I'm super excited about Rokkum 7. We're going to be talking about Rokom 7. Like I mentioned, this is the first time that when we launch a product, the product is going to be available for the system integrators and the ecosystem to start working with us and Rokom 7. I'm super excited about the Dev Cloud, because one of the things that people didn't get access to was an easy-to-use like hey, here's an AMD GPU and you can do whatever you want to do. So we'll be announcing that on stage and I'll be demonstrating some of that.

Speaker 2:

And then there's a lot of customers customer journeys Just as much as I shout like developers, developers, developers, on the other side I shout customers, customers, customers.

Speaker 2:

And so we're going to be bringing up a whole slew of customers that are deploying AMD at scale and talking to them and kind of letting them talk, showcase what they have experienced with AMD, because we hope that this would kind of foster the overall developer ecosystem.
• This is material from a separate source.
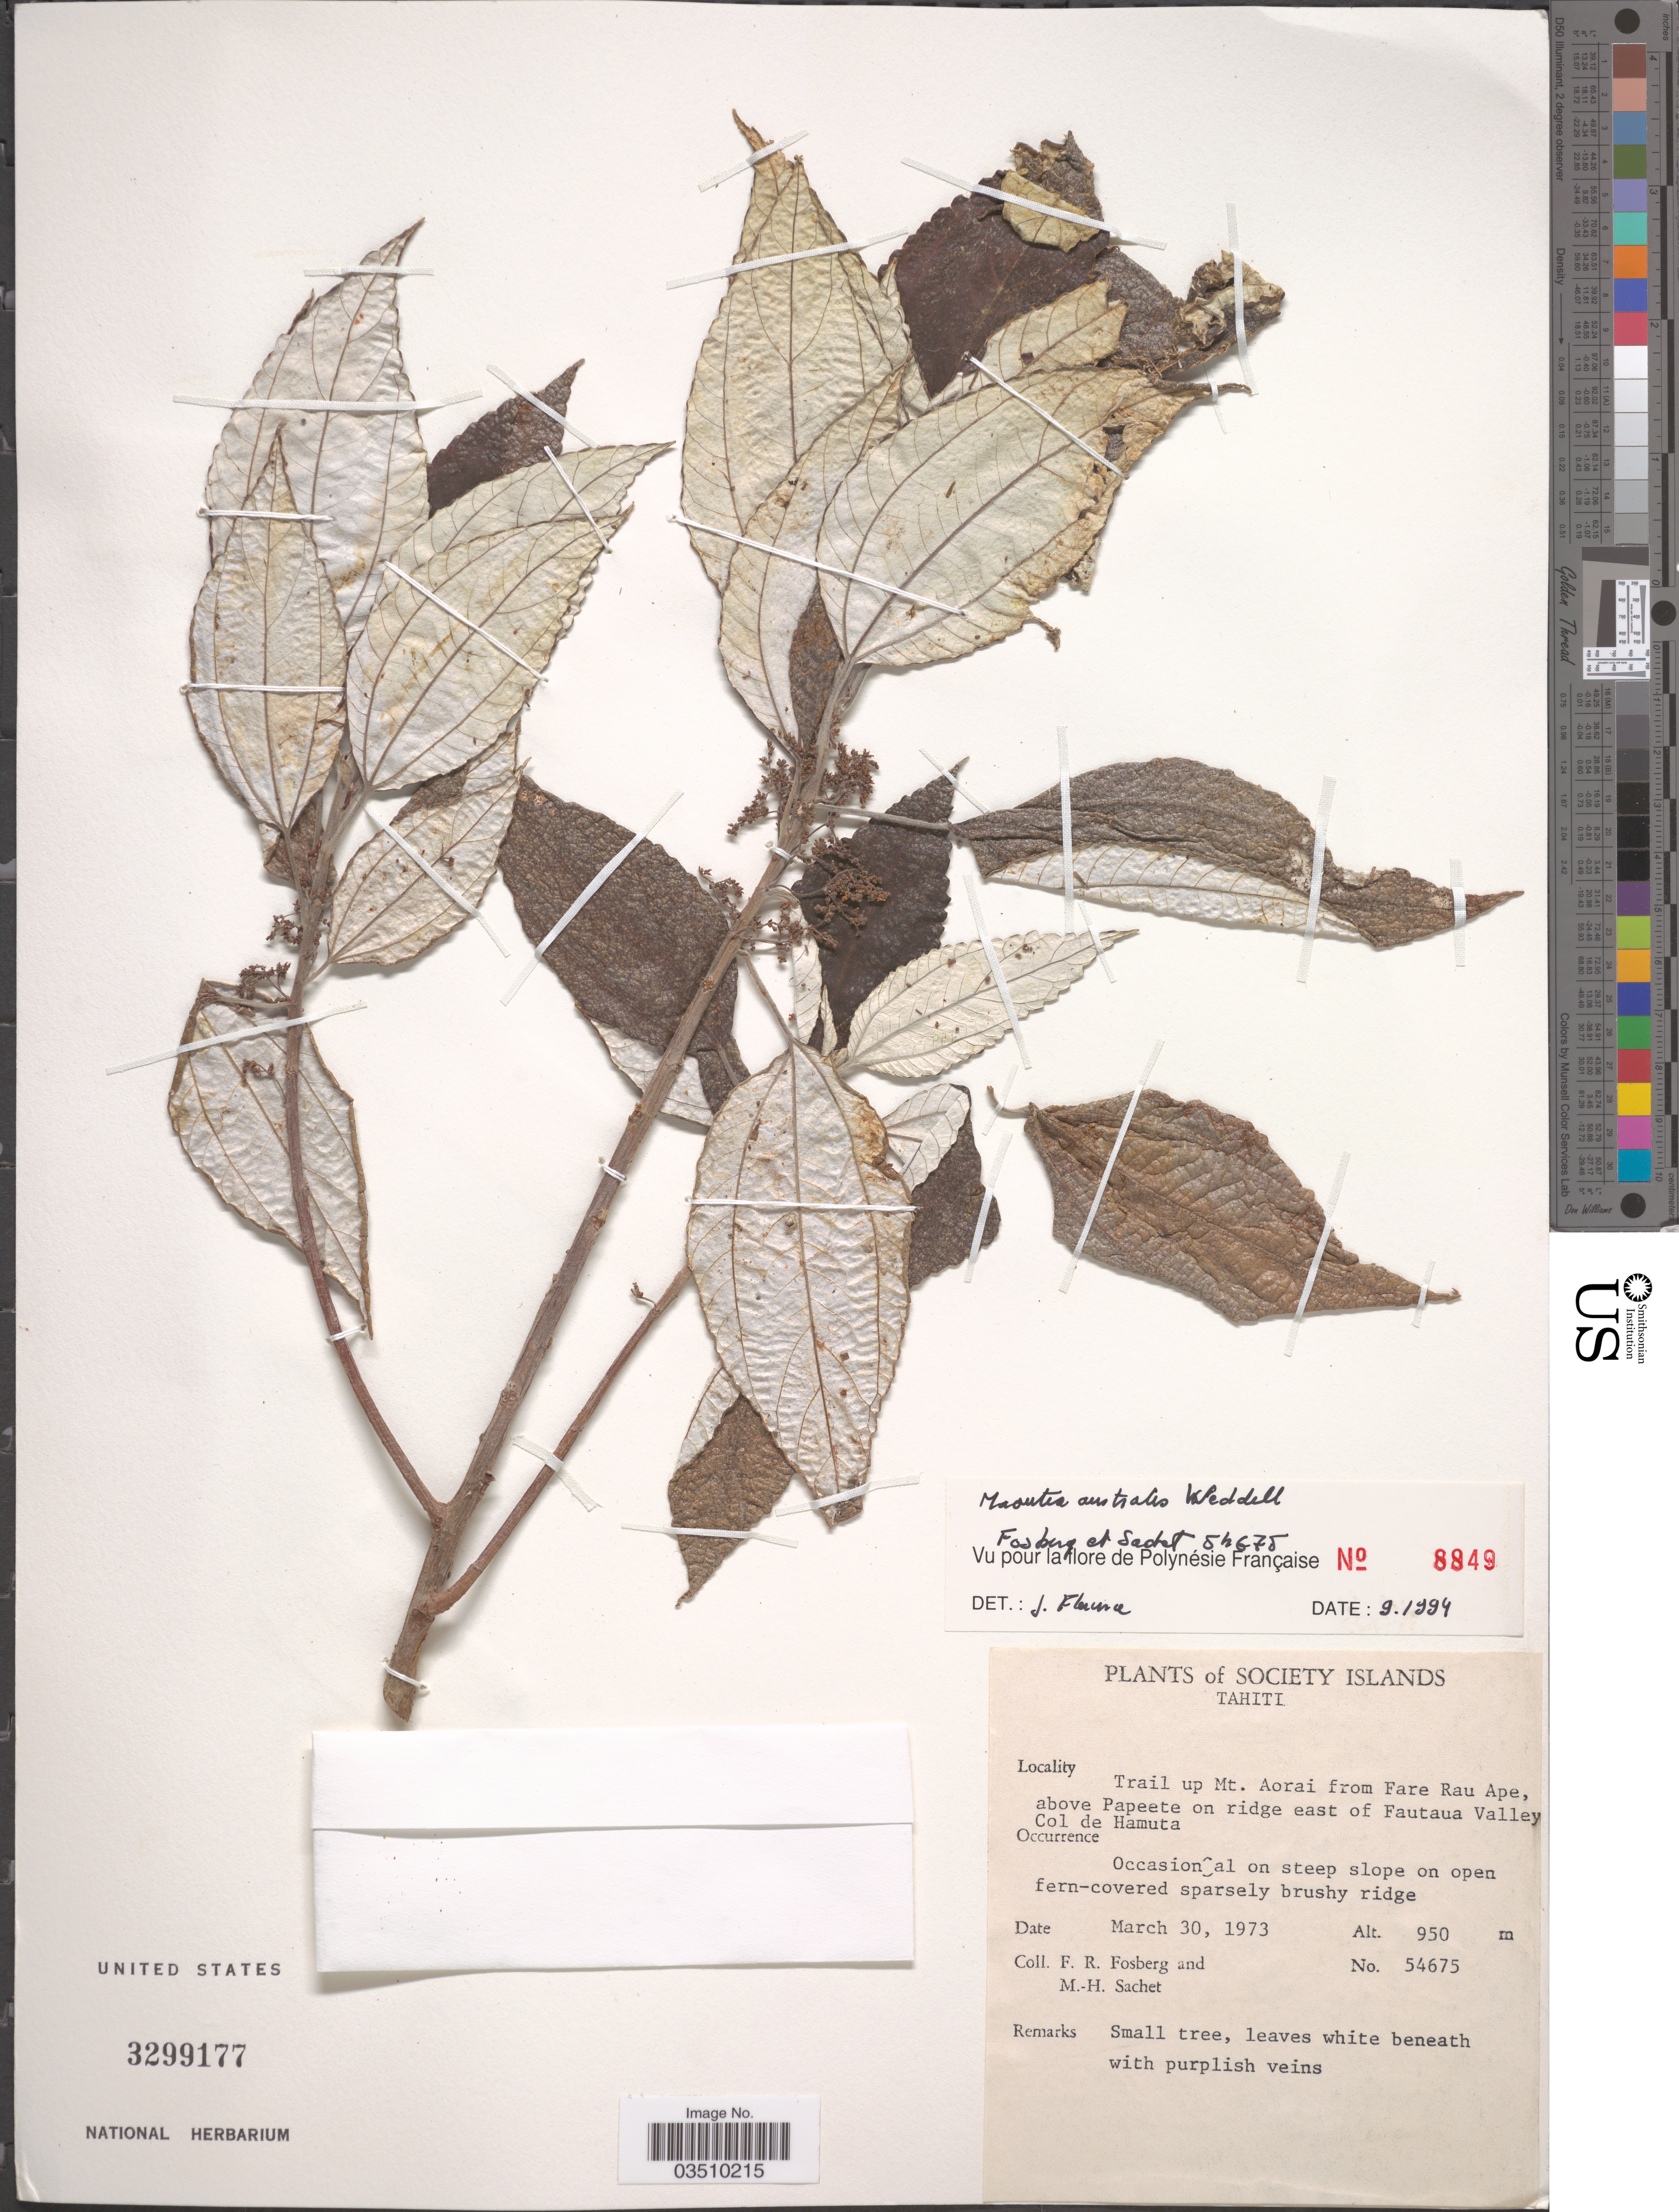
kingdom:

The other customers that we are going after, you know, after this. But overall I just think it's a it's a good culmination of, like a good amount of, you know, hardware innovation, software innovation and software investment. I think we just made the announcement on acquiring Brigham. We are going to invest heavily for the long term in software, and talking about that and making people aware about seriousness and the tenacity in which we are investing in software is going to be super exciting.

Speaker 1:

Super exciting, a blockbuster event. What more could you ask for? I've enjoyed your tweets, as well as those from your colleagues on X at AI at AMD, and so I assume people can reach out to you there for more info.

Speaker 2:

That's right. We're there on X or LinkedIn, you know. Just reach out to us, and we're looking forward to seeing everyone at the Advanced AI event.

Speaker 1:

All right, We'll see you there. Sign up everyone Thursday, June 12th. And congratulations, Anoush. It's an extraordinary journey you're on, Take care.

Speaker 2:

Thank you.

Speaker 1:

Thanks everyone for listening and watching.